Is there any songwriting in your future?

No, I’ m not even tempted to write a long email. Parkinson’s takes away your executive function; it’s hard to plan, and then make that plan happen. Writing was never my strong suite, anyway. I had to have a song come out of me through my voice but I never was able to write a song. I should have cultivated the art though! The songwriters all came out of the ‘70s with a bunch of loot, but the singers just kind of had to rattle along on their own. Roy Orbison liked me a lot. So did Smoky Robinson. I made them a lot of money, but none of it came to me.

Looking back on your life, what would you change if you could?

I’d love to have been the singer I became earlier on. I don’t think I got really good until 50. Or 45 maybe. Definitely after 40. Because I really wasn’t meant for rock and roll. There was a lot of yelling and screaming, what I call short-note singing. I don’t think I did it very well and I was bored doing it. But I loved singing American standards and I loved singing Mexican music. I liked some Americana music I did with Emmy Lou and Dolly and Ann Savoy. I did like that.

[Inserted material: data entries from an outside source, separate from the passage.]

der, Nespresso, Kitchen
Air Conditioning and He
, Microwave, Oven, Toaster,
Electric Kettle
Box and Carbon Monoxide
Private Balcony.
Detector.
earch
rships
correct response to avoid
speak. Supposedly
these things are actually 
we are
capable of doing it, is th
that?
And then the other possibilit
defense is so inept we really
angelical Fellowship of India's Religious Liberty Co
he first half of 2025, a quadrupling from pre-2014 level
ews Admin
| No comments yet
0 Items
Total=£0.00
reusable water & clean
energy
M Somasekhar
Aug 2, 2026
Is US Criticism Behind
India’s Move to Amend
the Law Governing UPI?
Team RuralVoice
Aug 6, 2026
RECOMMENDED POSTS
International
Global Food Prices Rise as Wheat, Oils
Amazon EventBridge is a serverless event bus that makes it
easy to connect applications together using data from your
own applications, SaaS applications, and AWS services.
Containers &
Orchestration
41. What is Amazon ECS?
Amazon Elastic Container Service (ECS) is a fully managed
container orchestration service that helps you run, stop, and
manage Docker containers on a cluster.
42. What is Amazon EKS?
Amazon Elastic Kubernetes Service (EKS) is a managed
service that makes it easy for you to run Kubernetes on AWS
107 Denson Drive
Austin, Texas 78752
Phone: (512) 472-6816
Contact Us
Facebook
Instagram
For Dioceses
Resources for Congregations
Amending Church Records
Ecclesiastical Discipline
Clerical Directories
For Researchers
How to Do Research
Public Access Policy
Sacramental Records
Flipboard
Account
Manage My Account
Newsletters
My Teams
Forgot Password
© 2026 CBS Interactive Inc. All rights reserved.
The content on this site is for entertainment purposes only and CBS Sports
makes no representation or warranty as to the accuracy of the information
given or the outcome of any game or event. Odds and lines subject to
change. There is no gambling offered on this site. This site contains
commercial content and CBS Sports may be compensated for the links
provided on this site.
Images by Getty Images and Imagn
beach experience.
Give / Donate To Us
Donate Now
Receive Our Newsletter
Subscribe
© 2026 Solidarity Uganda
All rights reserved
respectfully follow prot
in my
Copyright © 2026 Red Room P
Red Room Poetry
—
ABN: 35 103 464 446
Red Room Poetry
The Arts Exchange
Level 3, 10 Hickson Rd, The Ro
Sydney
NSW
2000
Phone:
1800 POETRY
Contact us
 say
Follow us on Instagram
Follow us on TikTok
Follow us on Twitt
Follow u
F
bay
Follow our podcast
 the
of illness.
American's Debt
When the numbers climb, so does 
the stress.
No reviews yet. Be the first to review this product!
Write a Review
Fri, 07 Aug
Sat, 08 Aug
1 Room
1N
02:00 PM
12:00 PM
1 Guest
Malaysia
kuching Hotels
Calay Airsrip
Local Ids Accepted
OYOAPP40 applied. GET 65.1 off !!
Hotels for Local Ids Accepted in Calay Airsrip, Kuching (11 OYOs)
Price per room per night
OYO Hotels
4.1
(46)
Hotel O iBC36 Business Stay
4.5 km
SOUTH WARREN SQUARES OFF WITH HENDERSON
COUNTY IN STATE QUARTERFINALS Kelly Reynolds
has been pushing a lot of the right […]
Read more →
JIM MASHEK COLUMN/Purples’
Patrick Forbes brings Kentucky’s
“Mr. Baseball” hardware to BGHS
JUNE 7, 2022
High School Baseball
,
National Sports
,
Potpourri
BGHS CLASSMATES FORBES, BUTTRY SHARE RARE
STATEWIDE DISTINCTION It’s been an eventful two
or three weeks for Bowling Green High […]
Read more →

Do you miss the limelight?

No. What I miss is the singing Singing with my family, my friends.  Emmy Lou Harris would come over and we’d say “Hi, where’d you get your shoes?” and then “Let’s sing” and there we’d be for the next six hours. We’d sing together over the phone. I used to do that with my dad, too. I miss the musical camaraderie that was my whole life. Now I like sitting around just doing nothing, people coming over and talking. I love seeing Jerry Brown and (wife) Ann Gust. (Ronstadt dated Brown in 1979, and they have remained friends.) She is so smart and funny and really supports Jerry. They come over during the holidays, with their dog whom they love.